Charlie Steiner comments on Transparency and AGI safety

Charlie Steiner 12 Jan 2021 11:34 UTC
LW: 5 AF: 3
AF
Thanks!

I’m reminded a bit of the reason why Sudoku and quantum computing are difficult: the possibilities you have to track are not purely local, they can be a nonlocal combination of different things. General NNs seem like they’d be at least NP to interpret.

But this is what dropout is useful for, penalizing reliance on correlations. So maybe if you’re having trouble interpreting something you can just crank up the dropout parameters. On the other hand, dropout also promotes redundancy, which might make interpretation confusing—perhaps there’s something similar to dropout that’s even better for interpretability.

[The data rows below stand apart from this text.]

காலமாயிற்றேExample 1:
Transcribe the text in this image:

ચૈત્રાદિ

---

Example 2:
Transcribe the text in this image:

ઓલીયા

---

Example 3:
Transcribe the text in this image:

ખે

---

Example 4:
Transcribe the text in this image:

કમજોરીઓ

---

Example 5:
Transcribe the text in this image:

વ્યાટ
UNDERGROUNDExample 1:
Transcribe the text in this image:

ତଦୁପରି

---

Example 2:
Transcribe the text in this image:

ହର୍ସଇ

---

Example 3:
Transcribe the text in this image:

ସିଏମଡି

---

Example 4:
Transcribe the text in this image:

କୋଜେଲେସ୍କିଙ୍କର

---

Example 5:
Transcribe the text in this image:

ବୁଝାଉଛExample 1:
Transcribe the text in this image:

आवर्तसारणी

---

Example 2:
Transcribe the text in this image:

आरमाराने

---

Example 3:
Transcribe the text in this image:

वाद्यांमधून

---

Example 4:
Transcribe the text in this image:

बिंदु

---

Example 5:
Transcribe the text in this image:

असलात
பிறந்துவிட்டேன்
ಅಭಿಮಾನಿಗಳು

Edit for unfiltered ideas:

You could automatically sample an image, find neurons excited, sample neurons, sample images based on how much they excite that neuron, etc, until you end up with a sampled pool of similar images and similar neurons. Then you drop out all similar neurons.

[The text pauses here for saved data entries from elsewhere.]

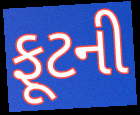
ફૂટની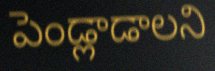
పెండ్లాడాలనిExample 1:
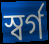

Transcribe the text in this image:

স্বর্গ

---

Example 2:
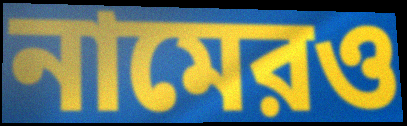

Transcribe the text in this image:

নামেরও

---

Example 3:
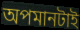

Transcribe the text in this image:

অপমানটাই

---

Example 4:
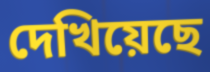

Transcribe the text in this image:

দেখিয়েছে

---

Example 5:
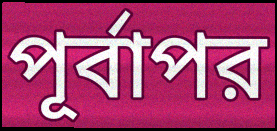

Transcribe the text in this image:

পূর্বাপর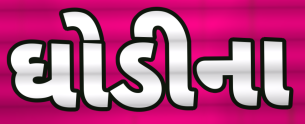
ઘોડીના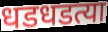
धडधडत्याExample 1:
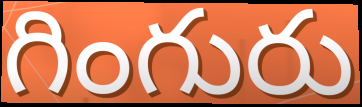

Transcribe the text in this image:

గింగురు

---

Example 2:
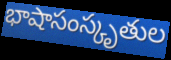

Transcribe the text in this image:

భాషాసంస్కృతుల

You could try anti-dropout: punishing the NN for redundancy and rewarding it for fragility/specificity. However, to avoid the incentive to create fine tuned activation/inhibition pairs, you only use positive activations for this step.
- jylin04 14 Jan 2021 14:45 UTC
  1 point
  Parent
  Thanks for the comment! Naively I feel like dropout would make things worse for the reason that you mentioned and anti-dropout better, but I’m definitely not an expert on this stuff.
  I’m not sure I totally understand your first idea. Is the idea something like
  - Feed some images through a NN and record which neurons have high average activation on them
  - Randomly pick some of those neurons and record which dataset examples cause them to have a high average activation
  - Pick some subset of those images and iterate until convergence?
  - DanielFilan 14 Jan 2021 18:20 UTC
    6 points
    Parent
    One interesting fact my group discovered is that dropout seems to increase the extent to which a network was modular. We have some results on the topic here but a more comprehensive paper should be out soon.
    - jylin04 14 Jan 2021 18:29 UTC
      1 point
      Parent
      Interesting, thanks! I stand corrected (and will read your paper)...
  - Charlie Steiner 15 Jan 2021 7:36 UTC
    5 points
    Parent
    Dropout makes interpretation easier because it disincentivizes complicated features where you can only understand the function of the parts in terms of their high-order correlations with other parts. This is because if a feature relies on such correlations, it will be fragile to some of the pieces being dropped out.
    
    Anti-dropout promotes consolidation of similar features into one, but it also incentivizes that one feature to be maximally complicated and fragile.
    
    Re: first idea. Yeah, something like that. Basically just an attempt at formalization of “functionally similar neurons,” so that when you go to drop out a neuron, you actually drop out all functionally similar ones.